In any case, the graph is not very informative, we mostly care about accuracies that are at the very least 80%.

In [None]:
see.plot("Neurons per Hidden Layer", "Hidden Layers", "Validation Accuracy", z_clip=(.8,1))

That's nice, it seems we need about 100-200 Neurons (if you mouse over a point you can see the data) on one or two layers, or more on 3 layers. Also, large networks seem not to be very accurate. Also, networks with very few neurons (in the bottom left corner) are not accurate.

Let's look at the spike rate on that same picture. I'll clip it to see the interesting parts.

In [None]:
see.plot("Neurons per Hidden Layer", "Hidden Layers", "Spikes per Digit", z_clip=(20000,80000))

From this, it's clear that large networks are not power efficient.

What about the other parameters?

In [None]:
see.plot("First Layer β", "Validation Accuracy", "Spikes per Digit", z_clip=(30000, 80000), y_range=(0.8,1))

That does not look particularly helpful. It seems like all values for β can provide high accuracy results, some even with low spike counts. It appears that there are more low spike count nets with high accuracy where β is close to 1, so maybe β should be greater than 0.95.

What about timesteps?

In [None]:
see.plot("Timesteps", "Validation Accuracy", "Spikes per Digit", z_clip=(30000, 80000), y_range=(0.8,1))

As we can expect, the longer it runs, the more timesteps we get. It seems that the optimum numer of timesteps is around 15-20.

What about Learning Rate?

In [None]:
see.plot("Learning Rate", "Validation Accuracy", "Spikes per Digit", z_clip=(30000, 80000), y_range=(0.8,1))

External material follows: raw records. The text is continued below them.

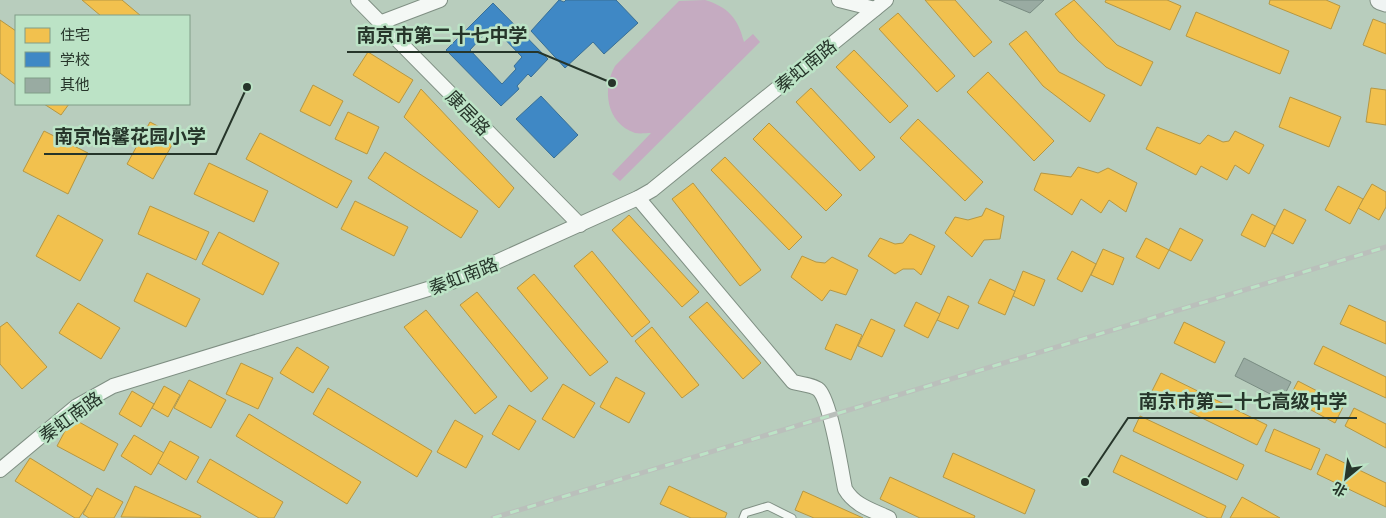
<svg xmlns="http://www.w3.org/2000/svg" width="1386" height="518" font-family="Literata,'Noto Sans SC',serif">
	<rect width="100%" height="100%" fill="#b8cdbd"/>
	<path fill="#c5abc1" d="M705 0C728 7 738 18 744 42L753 34 760 42 620 181 612 174 651 133C646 133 640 134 635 133 606 123 602 89 615 66L679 1Z"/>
	<g fill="#f2c14e" stroke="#b59743">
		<polygon points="82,0 122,0 141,16 101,16"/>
		<polygon points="925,0 955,0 992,42 974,57"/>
		<polygon points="1074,0 1117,45 1153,62 1141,86 1106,67 1077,40 1055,14"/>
		<polygon points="1106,0 1167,0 1181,6 1170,30 1105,2"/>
		<polygon points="1270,0 1326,0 1340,6 1331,29 1269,4"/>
		<polygon points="1196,12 1289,51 1280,74 1186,36"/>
		<polygon points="898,13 955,76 937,92 879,29"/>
		<polygon points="1373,19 1386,24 1386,54 1363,45"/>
		<polygon points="0,20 16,31 16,85 0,73"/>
		<polygon points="1026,31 1059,72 1105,95 1090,122 1043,86 1009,44"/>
		<polygon points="854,50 908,106 890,123 836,67"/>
		<polygon points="368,52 413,80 399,103 353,75"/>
		<polygon points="988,72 1054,141 1034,161 967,92"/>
		<polygon points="313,85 343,101 330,126 300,111"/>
		<polygon points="811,88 875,157 860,171 796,102"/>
		<polygon points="1371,88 1386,90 1386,125 1366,122"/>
		<polygon points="421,89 514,188 499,208 404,117"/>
		<polygon points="1290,97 1341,117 1329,147 1279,127"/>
		<polygon points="44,104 69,104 61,115"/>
		<polygon points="348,112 379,127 367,154 335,139"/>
		<polygon points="918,119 983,182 965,201 900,138"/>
		<polygon points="150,122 177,136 153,179 127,164"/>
		<polygon points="769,123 842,195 826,211 753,139"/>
		<polygon points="1157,127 1200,144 1208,135 1223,142 1229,141 1235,131 1264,145 1249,174 1235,165 1227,180 1201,166 1196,175 1146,149"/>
		<polygon points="44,131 88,153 68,194 23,171"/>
		<polygon points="260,133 352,181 337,208 246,159"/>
		<polygon points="385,152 478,211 461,238 368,178"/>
		<polygon points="725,157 802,237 789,250 711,170"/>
		<polygon points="209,163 268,191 254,222 194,194"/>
		<polygon points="1078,167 1098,173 1108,168 1137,183 1126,212 1109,200 1101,213 1081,199 1072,215 1034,190 1041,173 1071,177"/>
		<polygon points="693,183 761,270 740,286 672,199"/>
		<polygon points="1372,184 1386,192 1386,207 1379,220 1358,208"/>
		<polygon points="1338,186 1363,199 1350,224 1325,210"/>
		<polygon points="355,201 408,227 394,256 341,229"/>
		<polygon points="150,206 209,232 196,260 138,234"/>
		<polygon points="986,208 1004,216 1000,239 984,240 972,257 945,233 955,217 968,220 982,216"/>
		<polygon points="1284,209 1306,220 1293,244 1272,233"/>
		<polygon points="1252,214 1275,226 1265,247 1241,235"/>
		<polygon points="58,215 103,240 80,281 36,256"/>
		<polygon points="629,215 699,292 682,307 612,230"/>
		<polygon points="1180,228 1203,240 1191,261 1169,250"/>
		<polygon points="219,232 279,263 263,295 202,264"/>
		<polygon points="910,234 935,246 921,275 914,269 903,269 895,274 868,256 880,238 895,244 903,243"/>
		<polygon points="1146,238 1169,250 1159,269 1136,257"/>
		<polygon points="1103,249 1124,258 1113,285 1091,275"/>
		<polygon points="592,251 650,322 632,337 574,266"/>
		<polygon points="1072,251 1096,264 1082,292 1057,279"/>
		<polygon points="802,256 816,262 825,263 832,257 858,270 846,295 830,290 822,301 791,277"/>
		<polygon points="1023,271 1045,280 1034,306 1013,296"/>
		<polygon points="147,273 200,299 186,327 134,301"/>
		<polygon points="534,274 608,362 590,376 517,288"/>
		<polygon points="990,279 1015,291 1005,315 978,303"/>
		<polygon points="477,292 548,378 531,392 460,305"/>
		<polygon points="948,296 969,306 958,329 937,320"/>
		<polygon points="707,302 761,363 743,379 689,317"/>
		<polygon points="916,302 940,314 928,338 904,326"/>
		<polygon points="78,303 120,328 101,359 59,333"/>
		<polygon points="1349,305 1386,322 1386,344 1340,324"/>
		<polygon points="426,310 497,397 475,414 404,327"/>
		<polygon points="871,319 895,330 882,357 858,346"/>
		<polygon points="7,322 47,367 22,389 0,364 0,327"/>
		<polygon points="1184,322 1225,342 1215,363 1174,343"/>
		<polygon points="836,324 862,335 851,360 825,349"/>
		<polygon points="652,327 699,385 682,398 635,341"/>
		<polygon points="1323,346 1386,377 1386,398 1314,364"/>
		<polygon points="297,347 329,367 313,393 280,373"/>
		<polygon points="241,363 273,378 258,409 226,394"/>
		<polygon points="1161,373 1267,425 1257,445 1151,393"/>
		<polygon points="616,377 645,393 629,423 600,407"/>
		<polygon points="189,380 226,400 211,428 174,408"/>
		<polygon points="1298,381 1344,405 1335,423 1289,398"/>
		<polygon points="563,384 595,403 574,438 542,419"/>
		<polygon points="164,386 180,395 168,417 152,408"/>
		<polygon points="328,388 432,451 417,477 313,414"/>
		<polygon points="132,391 154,404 141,427 119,414"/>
		<polygon points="509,405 536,421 519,450 492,434"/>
		<polygon points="1354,408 1386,424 1386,448 1345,426"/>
		<polygon points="249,414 361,482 347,504 236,436"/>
		<polygon points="1140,416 1244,465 1237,480 1133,431"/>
		<polygon points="72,418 118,444 104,471 57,446"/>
		<polygon points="455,420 483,436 466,468 437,452"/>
		<polygon points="1274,429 1320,449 1311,470 1265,451"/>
		<polygon points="134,435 164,453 151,475 121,456"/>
		<polygon points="170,441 199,457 186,480 158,463"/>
		<polygon points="953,453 1035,490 1025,514 943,477"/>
		<polygon points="1326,454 1386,483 1386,507 1317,474"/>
		<polygon points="1121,455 1226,506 1221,518 1208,518 1113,472"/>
		<polygon points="30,458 93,497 79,518 75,518 15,481"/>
		<polygon points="210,459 283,502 274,518 259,518 197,482"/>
		<polygon points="890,477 975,516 974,518 920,518 880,499"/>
		<polygon points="135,486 201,516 200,518 121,517"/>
		<polygon points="669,486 727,513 725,518 691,518 660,504"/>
		<polygon points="97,488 123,502 114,518 89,518 83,514"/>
		<polygon points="803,491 863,518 814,518 795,510"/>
		<polygon points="1242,497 1280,518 1230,518"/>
	</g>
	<g fill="#3f88c5" stroke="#386f96" fill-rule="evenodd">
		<polygon points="559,0 564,2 566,0 616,0 638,23 604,54 593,42 565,68 531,31"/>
		<path d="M493 3 548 59 531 77 528 74 517 86 519 89 501 106 446 50ZM492 26 522 57 514 66 516 69 502 84 470 50Z"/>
		<polygon points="541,96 578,135 554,158 516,119"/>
	</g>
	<g fill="#99aba2" stroke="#798c82">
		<polygon points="999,0 1044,0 1030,13"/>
		<polygon points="1244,358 1291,382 1282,400 1235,376"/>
	</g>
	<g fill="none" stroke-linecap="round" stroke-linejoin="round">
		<defs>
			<polyline id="service" points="743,518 745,513 768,506 792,518"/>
			<g id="minor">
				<polyline points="358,0 580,225"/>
				<polyline points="839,0 875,9"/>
				<polyline points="382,22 440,0"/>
				<path d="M638 198 793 382C800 384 814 385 819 390 831 403 841 469 845 489 855 506 872 510 889 518"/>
				<polyline points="0,470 77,406 113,386 454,281 638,198 652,190 886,0"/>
			</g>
			<polyline id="secondary" points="1380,0 1386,2"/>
		</defs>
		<use href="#service" stroke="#7f8f83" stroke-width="9"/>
		<use href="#minor" stroke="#7f8f83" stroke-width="16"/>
		<use href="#secondary" stroke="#7f8f83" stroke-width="21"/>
		<use href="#service" stroke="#f4f8f5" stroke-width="7"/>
		<use href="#minor" stroke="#f4f8f5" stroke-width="14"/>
		<use href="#secondary" stroke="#f0f4f3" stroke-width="19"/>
		<defs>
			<polyline id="rail" points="493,518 1386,247"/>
		</defs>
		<use href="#rail" stroke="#babfbb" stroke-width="5"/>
		<use href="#rail" stroke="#bce3c6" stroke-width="3" stroke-dasharray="9" stroke-linecap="butt"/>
	</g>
	<g text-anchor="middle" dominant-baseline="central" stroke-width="5" stroke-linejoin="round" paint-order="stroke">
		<g font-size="18" fill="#26352a" stroke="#bce3c6">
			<text transform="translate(805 65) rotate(-39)">秦虹南路</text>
			<text transform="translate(469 112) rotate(46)">康居路</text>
			<text transform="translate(463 275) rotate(-21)">秦虹南路</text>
			<text transform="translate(70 416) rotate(-36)">秦虹南路</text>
		</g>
	</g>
	<path fill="none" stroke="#26352a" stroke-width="2" d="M612 83L538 52H347M247 87L216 154H44M1085 482L1128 418H1357"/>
	<g fill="#26352a" stroke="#bce3c6" stroke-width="2">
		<circle cx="612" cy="83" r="5"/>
		<circle cx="247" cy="87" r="5"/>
		<circle cx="1085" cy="482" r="5"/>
	</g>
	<g font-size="19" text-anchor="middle" font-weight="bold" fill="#26352a" stroke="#bce3c6" stroke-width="5" stroke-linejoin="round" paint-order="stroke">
		<text x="442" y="42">南京市第二十七中学</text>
		<text x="130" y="143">南京怡馨花园小学</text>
		<text x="1243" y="408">南京市第二十七高级中学</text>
	</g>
	<rect x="15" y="15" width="175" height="90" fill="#bce3c6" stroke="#809d88"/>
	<rect x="25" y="28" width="25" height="15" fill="#f2c14e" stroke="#809d88"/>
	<text x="60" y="40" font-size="15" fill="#26352a">住宅</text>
	<rect x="25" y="52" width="25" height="15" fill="#3f88c5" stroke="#809d88"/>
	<text x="60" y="65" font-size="15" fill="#26352a">学校</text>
	<rect x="25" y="78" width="25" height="15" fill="#99aba2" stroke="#809d88"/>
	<text x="60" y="90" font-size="15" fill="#26352a">其他</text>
	<g transform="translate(1346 478) rotate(209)" stroke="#bce3c6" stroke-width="4" paint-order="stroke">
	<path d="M0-4L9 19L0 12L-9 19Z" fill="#26352a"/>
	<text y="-8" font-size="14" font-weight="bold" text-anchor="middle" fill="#26352a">北</text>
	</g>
</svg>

Here, it seems like most of the results are in the top left corner. There's an area in the right top corner that is maybe underexplored. That's becuase the learning rate was run with a log distribution:

```    learning_rate = trial.suggest_float('Learning Rate', 1e-4, 1e-2, log=True)```

Maybe in the next run, take that off, and explore the top right corner also!

Optuna has some more built in [plotting features](https://optuna.readthedocs.io/en/stable/reference/visualization/index.html), for example, a way to plot the importance of a parameter for a particular optimization target.

In [None]:
optuna.visualization.plot_param_importances(study,
                                  target=lambda t: t.values[0],
                                  target_name = "Validation accuracy").show()

This plot means that the hyperparameter with the longest bar has the highest impact on accuracy. It does not say wether that number needs to be large or small.

### 6.1 Summary

From looking at the data, we've found that the optimal network is likely around

- 1-2 layer deep
- 100-200 total neurons
- 15-20 timesteps long
- at least 0.9 for the first layer's β

This drastically reduces our searchspace, and we can re-run the optimizer with a focus in that area.